Saved entries:
_____

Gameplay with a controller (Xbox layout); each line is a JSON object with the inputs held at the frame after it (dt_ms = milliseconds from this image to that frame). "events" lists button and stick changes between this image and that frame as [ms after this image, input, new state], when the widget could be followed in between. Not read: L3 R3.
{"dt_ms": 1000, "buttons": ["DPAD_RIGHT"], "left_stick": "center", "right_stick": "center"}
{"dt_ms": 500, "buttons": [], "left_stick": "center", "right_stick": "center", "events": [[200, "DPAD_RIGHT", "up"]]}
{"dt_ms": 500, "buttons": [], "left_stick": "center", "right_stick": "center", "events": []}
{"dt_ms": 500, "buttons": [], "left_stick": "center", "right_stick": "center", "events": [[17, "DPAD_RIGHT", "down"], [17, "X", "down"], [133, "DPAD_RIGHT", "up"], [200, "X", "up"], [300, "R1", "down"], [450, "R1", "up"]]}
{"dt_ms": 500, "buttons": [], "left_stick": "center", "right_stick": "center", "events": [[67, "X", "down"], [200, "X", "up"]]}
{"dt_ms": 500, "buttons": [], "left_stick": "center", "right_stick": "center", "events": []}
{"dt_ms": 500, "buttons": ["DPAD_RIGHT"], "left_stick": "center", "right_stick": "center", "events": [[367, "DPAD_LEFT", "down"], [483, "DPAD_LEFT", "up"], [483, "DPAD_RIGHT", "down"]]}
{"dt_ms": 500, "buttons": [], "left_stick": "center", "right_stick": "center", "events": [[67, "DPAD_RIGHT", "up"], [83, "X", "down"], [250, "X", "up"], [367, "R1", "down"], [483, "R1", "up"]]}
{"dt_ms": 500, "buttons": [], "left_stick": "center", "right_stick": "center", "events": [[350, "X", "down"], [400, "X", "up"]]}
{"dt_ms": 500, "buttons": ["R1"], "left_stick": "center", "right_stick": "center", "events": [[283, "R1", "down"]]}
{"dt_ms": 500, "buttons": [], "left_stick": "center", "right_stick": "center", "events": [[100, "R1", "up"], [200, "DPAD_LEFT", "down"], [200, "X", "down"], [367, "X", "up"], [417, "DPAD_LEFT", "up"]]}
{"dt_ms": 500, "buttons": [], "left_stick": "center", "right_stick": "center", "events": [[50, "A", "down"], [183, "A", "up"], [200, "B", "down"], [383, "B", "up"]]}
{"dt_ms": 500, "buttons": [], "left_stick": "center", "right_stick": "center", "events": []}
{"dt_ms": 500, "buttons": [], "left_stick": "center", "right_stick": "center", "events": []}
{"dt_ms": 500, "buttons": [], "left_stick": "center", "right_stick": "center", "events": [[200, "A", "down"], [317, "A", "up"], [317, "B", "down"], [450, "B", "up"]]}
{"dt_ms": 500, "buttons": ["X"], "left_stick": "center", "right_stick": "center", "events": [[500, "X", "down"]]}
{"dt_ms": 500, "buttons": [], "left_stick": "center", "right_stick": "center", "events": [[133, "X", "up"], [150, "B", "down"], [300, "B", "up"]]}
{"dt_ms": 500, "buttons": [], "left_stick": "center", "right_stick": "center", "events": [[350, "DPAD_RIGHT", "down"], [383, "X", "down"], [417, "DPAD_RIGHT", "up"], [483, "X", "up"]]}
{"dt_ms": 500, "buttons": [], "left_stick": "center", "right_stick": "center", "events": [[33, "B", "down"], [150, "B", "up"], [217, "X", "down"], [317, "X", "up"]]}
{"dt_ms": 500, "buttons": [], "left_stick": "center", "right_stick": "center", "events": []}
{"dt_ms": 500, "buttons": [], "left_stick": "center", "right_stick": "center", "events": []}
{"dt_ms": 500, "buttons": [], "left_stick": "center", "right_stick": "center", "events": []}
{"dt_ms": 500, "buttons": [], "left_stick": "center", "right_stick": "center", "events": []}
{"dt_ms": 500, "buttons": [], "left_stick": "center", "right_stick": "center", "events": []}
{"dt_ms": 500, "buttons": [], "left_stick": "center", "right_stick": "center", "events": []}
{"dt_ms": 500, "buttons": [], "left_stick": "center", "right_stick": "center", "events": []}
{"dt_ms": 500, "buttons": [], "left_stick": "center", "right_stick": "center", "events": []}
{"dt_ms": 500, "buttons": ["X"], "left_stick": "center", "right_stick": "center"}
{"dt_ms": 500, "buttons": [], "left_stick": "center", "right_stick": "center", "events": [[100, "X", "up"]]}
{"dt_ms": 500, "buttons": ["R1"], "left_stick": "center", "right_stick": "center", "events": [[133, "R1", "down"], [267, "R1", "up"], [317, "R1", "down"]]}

_____

Your assignment »
The full set of entries should be transcribed exactly.

Reply to the exercise »
Gameplay with a controller (Xbox layout); each line is a JSON object with the inputs held at the frame after it (dt_ms = milliseconds from this image to that frame). "events" lists button and stick changes between this image and that frame as [ms after this image, input, new state], when the widget could be followed in between. Not read: L3 R3.
{"dt_ms": 1000, "buttons": ["DPAD_RIGHT"], "left_stick": "center", "right_stick": "center"}
{"dt_ms": 500, "buttons": [], "left_stick": "center", "right_stick": "center", "events": [[200, "DPAD_RIGHT", "up"]]}
{"dt_ms": 500, "buttons": [], "left_stick": "center", "right_stick": "center", "events": []}
{"dt_ms": 500, "buttons": [], "left_stick": "center", "right_stick": "center", "events": [[17, "DPAD_RIGHT", "down"], [17, "X", "down"], [133, "DPAD_RIGHT", "up"], [200, "X", "up"], [300, "R1", "down"], [450, "R1", "up"]]}
{"dt_ms": 500, "buttons": [], "left_stick": "center", "right_stick": "center", "events": [[67, "X", "down"], [200, "X", "up"]]}
{"dt_ms": 500, "buttons": [], "left_stick": "center", "right_stick": "center", "events": []}
{"dt_ms": 500, "buttons": ["DPAD_RIGHT"], "left_stick": "center", "right_stick": "center", "events": [[367, "DPAD_LEFT", "down"], [483, "DPAD_LEFT", "up"], [483, "DPAD_RIGHT", "down"]]}
{"dt_ms": 500, "buttons": [], "left_stick": "center", "right_stick": "center", "events": [[67, "DPAD_RIGHT", "up"], [83, "X", "down"], [250, "X", "up"], [367, "R1", "down"], [483, "R1", "up"]]}
{"dt_ms": 500, "buttons": [], "left_stick": "center", "right_stick": "center", "events": [[350, "X", "down"], [400, "X", "up"]]}
{"dt_ms": 500, "buttons": ["R1"], "left_stick": "center", "right_stick": "center", "events": [[283, "R1", "down"]]}
{"dt_ms": 500, "buttons": [], "left_stick": "center", "right_stick": "center", "events": [[100, "R1", "up"], [200, "DPAD_LEFT", "down"], [200, "X", "down"], [367, "X", "up"], [417, "DPAD_LEFT", "up"]]}
{"dt_ms": 500, "buttons": [], "left_stick": "center", "right_stick": "center", "events": [[50, "A", "down"], [183, "A", "up"], [200, "B", "down"], [383, "B", "up"]]}
{"dt_ms": 500, "buttons": [], "left_stick": "center", "right_stick": "center", "events": []}
{"dt_ms": 500, "buttons": [], "left_stick": "center", "right_stick": "center", "events": []}
{"dt_ms": 500, "buttons": [], "left_stick": "center", "right_stick": "center", "events": [[200, "A", "down"], [317, "A", "up"], [317, "B", "down"], [450, "B", "up"]]}
{"dt_ms": 500, "buttons": ["X"], "left_stick": "center", "right_stick": "center", "events": [[500, "X", "down"]]}
{"dt_ms": 500, "buttons": [], "left_stick": "center", "right_stick": "center", "events": [[133, "X", "up"], [150, "B", "down"], [300, "B", "up"]]}
{"dt_ms": 500, "buttons": [], "left_stick": "center", "right_stick": "center", "events": [[350, "DPAD_RIGHT", "down"], [383, "X", "down"], [417, "DPAD_RIGHT", "up"], [483, "X", "up"]]}
{"dt_ms": 500, "buttons": [], "left_stick": "center", "right_stick": "center", "events": [[33, "B", "down"], [150, "B", "up"], [217, "X", "down"], [317, "X", "up"]]}
{"dt_ms": 500, "buttons": [], "left_stick": "center", "right_stick": "center", "events": []}
{"dt_ms": 500, "buttons": [], "left_stick": "center", "right_stick": "center", "events": []}
{"dt_ms": 500, "buttons": [], "left_stick": "center", "right_stick": "center", "events": []}
{"dt_ms": 500, "buttons": [], "left_stick": "center", "right_stick": "center", "events": []}
{"dt_ms": 500, "buttons": [], "left_stick": "center", "right_stick": "center", "events": []}
{"dt_ms": 500, "buttons": [], "left_stick": "center", "right_stick": "center", "events": []}
{"dt_ms": 500, "buttons": [], "left_stick": "center", "right_stick": "center", "events": []}
{"dt_ms": 500, "buttons": [], "left_stick": "center", "right_stick": "center", "events": []}
{"dt_ms": 500, "buttons": ["X"], "left_stick": "center", "right_stick": "center"}
{"dt_ms": 500, "buttons": [], "left_stick": "center", "right_stick": "center", "events": [[100, "X", "up"]]}
{"dt_ms": 500, "buttons": ["R1"], "left_stick": "center", "right_stick": "center", "events": [[133, "R1", "down"], [267, "R1", "up"], [317, "R1", "down"]]}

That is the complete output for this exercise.